The Phoenix Republican is the primary sponsor of three measures this session that would tighten what members in the law-enforcement community have identified as loopholes in the 2010 voter-mandated law as well as pave the way for university researchers to study the effects of medical marijuana.
Her bills give direction to law enforcement on what to do with medical marijuana that is seized during a criminal investigation (destroy it) and would require manufacturers to put warning labels on edible medical-marijuana products — ice cream and candy, items attractive to children — similar to those on cigarettes.
We recently spoke with Yee about her work involving the medical-marijuana act. Here’s an edited excerpt:
Question: All of your bills to modify the medical-pot law have passed through the Senate and are advancing in the House, unlike a repeal measure that went nowhere. Does that say something about legislators’ acceptance of the Arizona Medical Marijuana Act?
Answer: A small majority of voters passed this medical-marijuana act in 2010, so clearly it was the will of the voters to proceed with medical marijuana in this state. I believe it is the legislators’ role at this point to close any loopholes that they see in the measure, and so that’s what we’re doing here. It’s certainly not in the same path as (the) one person who sponsored the bill in repealing the act altogether.
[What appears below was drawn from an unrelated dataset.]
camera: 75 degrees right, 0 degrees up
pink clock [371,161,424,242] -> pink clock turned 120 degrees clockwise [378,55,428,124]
Q: Some critics say medical marijuana is the first step toward lawful recreational use. Is that where Arizona is headed?
A: I know there are some states that are moving towards recreational use of marijuana. I don’t believe that’s something this state should (do). The voters in Arizona voted for this medical- marijuana act because it was medically based, and that’s what these bills are about, keeping it medically based. I’m finding by talking to a number of individuals in Arizona they didn’t realize some of the other elements contained in the act. For instance, allowing any person of any age, even babies and children, to have medical-marijuana use. If they had known that, they may not have voted on it.
Q: In addressing medical marijuana, are you finding resistance among your own party?
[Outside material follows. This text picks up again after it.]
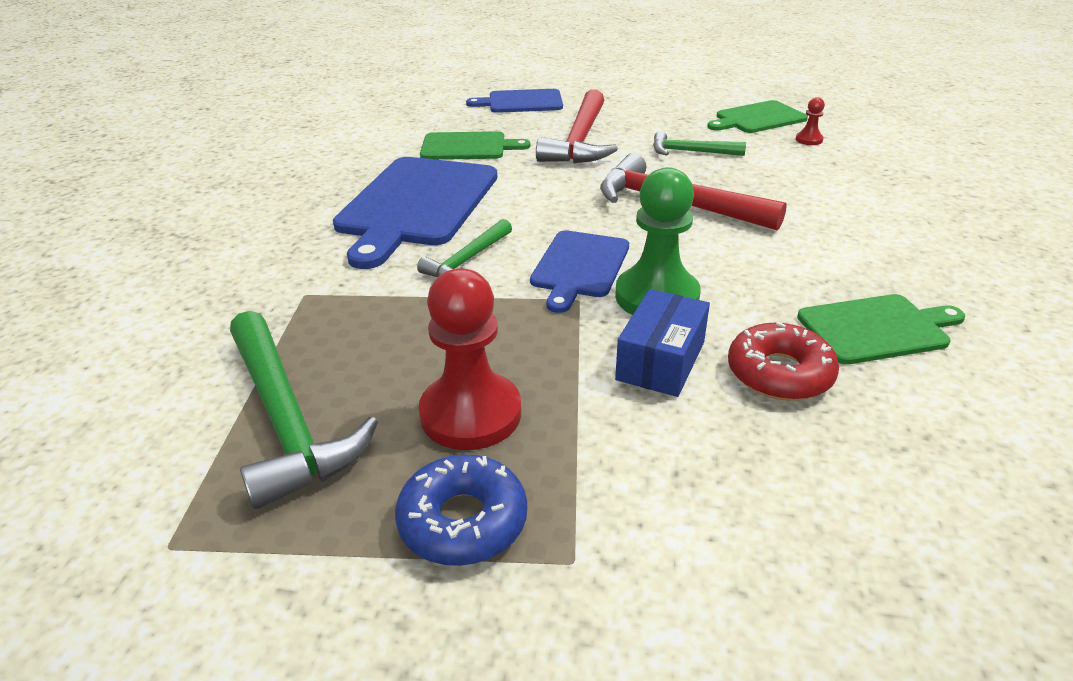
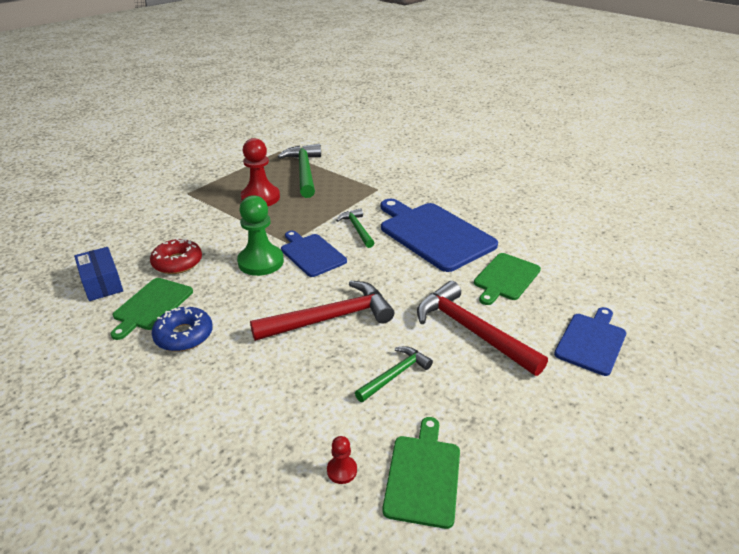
camera: 125 degrees right, 0 degrees up
green hammer [230,311,378,509] -> green hammer turned 75 degrees clockwise [278,144,321,198]
blue donut [395,455,527,566] -> blue donut moved to [152,305,213,351]
blue box [615,289,710,397] -> blue box moved to [74,247,123,301]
A: In committee today I did — a Higher Education Committee in the House where at least one Republican gave indication that he was not supporting any bill that had the word marijuana in (it). I thought that was surprising because, clearly, these bills have the words contained in the act. Just because a person sponsors a medical-marijuana bill does not mean that you’re advancing medical marijuana in this state. In fact, if this legislator had actually read the bill, he would see that medical marijuana is actually being advanced in a way that voters intended.
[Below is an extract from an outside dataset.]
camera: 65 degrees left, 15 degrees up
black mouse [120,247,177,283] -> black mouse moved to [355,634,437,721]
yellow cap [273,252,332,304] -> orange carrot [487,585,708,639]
Q: You got a little defensive.
A: Yes, I think he was indicating in his statements that if you have a bill that contains the word marijuana, you would be considered a liberal. And I found that to be shortsighted because legislators should actually open the bills, read them and look at the policy within that bill. And if this particular member had done that, they would see this bill is about medical research, very tight scientific studies that are approved not only by our federal government, but our state universities in a very specified and secure setting. And I wouldn’t have been the sponsor of this bill otherwise, without all of those restrictions on the bill and ensuring that we do look at medical research in this area. And I think what’s important about this that is we may find, after our research is conducted at our universities, that we’ll be able to better understand both the positive and negative effects of medical marijuana. But we really can’t proceed blindly and continue forward in a public-policy setting without this very important information.
Q: Are you a medical-marijuana cardholder?
A: No, I’m not a cardholder. I carry a lot of bills. These are just four of them. These are health and public safety related, and education obviously. So the bills I sponsor run the gamut, and I think that’s a good broad scope. We need to carefully select the bills we sponsor and that’s what I do.
Q: Anything else?
A: I think it’s important for voters to know that as we have these types of statewide ballot initiatives, to really read them and get a full extent of what they’re about. As we’ve seen in the medical- marijuana act, there were a number of loopholes that weren’t ready for prime time. As a result, the Legislature, in the third year after the measure passed, has had to look to see how we can better implement this medical-marijuana law in Arizona. And also for voters to understand what was in this medical-marijuana act that has caused some concern. For instance, I think it would be important to let readers know the medical-marijuana act allowed for infants and young children to have access to medical marijuana. I don’t think voters realized there was no age restriction. Regardless, the voters in Arizona passed this as a slight majority, and that’s where we are today.